> ТЕКСТ ДЛЯ ИЗУЧЕНИЯ:
╔══

Канны. Карантинный дневник. День третий

Начинаю обживаться в солнечных Каннах. Погода за окном дивная. Но окна, как сказано, в отеле задраены. Зато завтрак проходит в типично петербургском дворе-колодце, маленьком и узком: сверху просматривается лоскуток неба, под ногами хилая травка и кустики по бокам. Первый завтрак в твоем новом отеле всегда езда в незнаемое: идешь, предвкушаючи сюрпризы.

╚══

> ПРИВЕДЁННЫЙ СПИСОК:

╔══

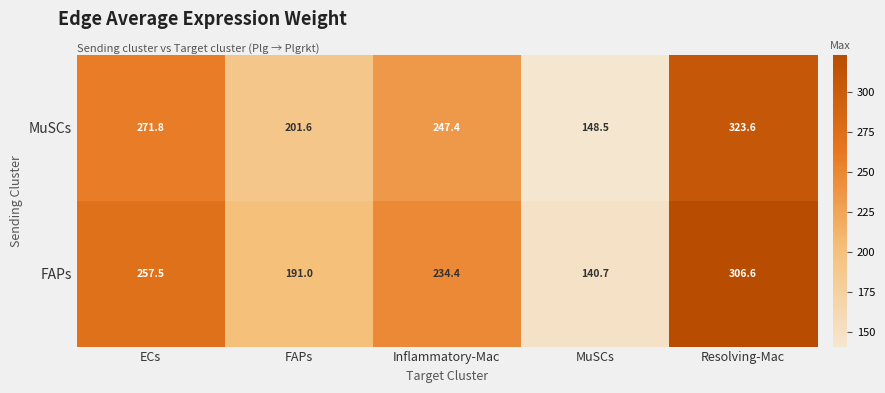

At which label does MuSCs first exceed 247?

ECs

╚══
╔══

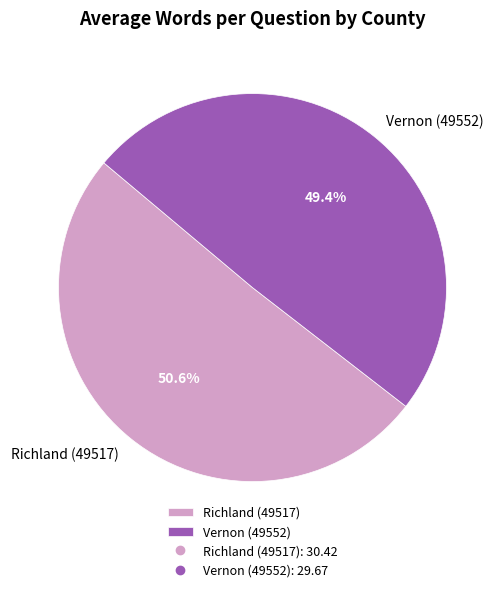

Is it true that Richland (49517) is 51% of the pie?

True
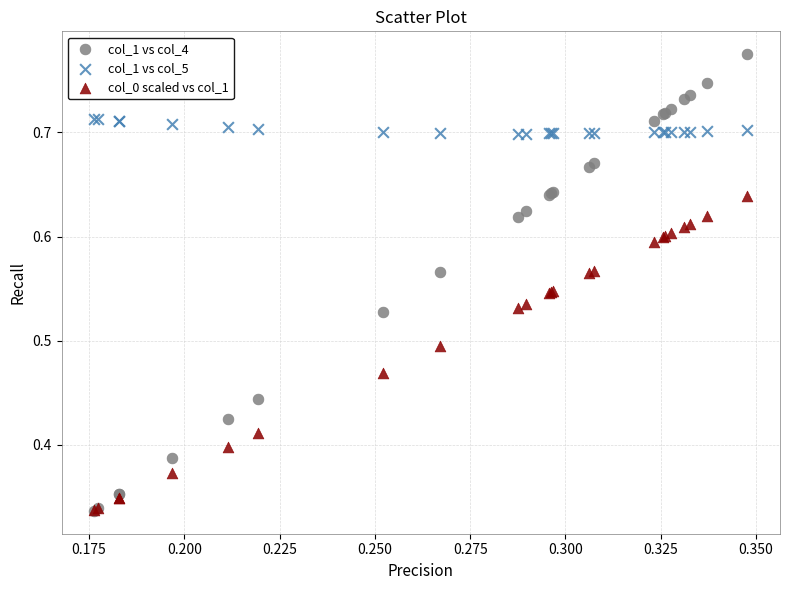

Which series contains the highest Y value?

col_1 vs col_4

╚══

> УСЛОВИЕ ЗАДАНИЯ: Продолжите карантинный дневник о третьем дне в Каннах, начав сразу после его последнего предложения.

> ОТВЕТ:
Валерий Кичин/РГ

В майском Геленджике в гостинице "Приморье", например, давали шампанское с кашей, куриные рулетики и много разных рыб в нарезке. В екатеринбургском "Вознесенском" пекут вкусные блинчики и делают воздушные омлеты с начинками. Но в этом четырехзвездном каннском "Новотеле" завтрак оказался еще скромнее, чем в ином нашем двухзвездном: сиротливо лежали лепесток того, что здесь зовут ветчиной, да лепесток сыра, замурованный в прочную пластиковую броню, сквозь которую надо еще проникнуть; яйца вкрутую были заранее ощипаны, чтобы кто-нибудь запасливый не унес в номер на ужин. Были еще жареный бекон и вместо омлета - холодная испанская тортилья. Из еды - это все. Есть также два сока из коробок, масло, джем и пара видов круассанов. Нет, при всей доброжелательности персонала ни за что не порекомендую никому этот шикарный каннский "Новотель", что на бульваре Карно.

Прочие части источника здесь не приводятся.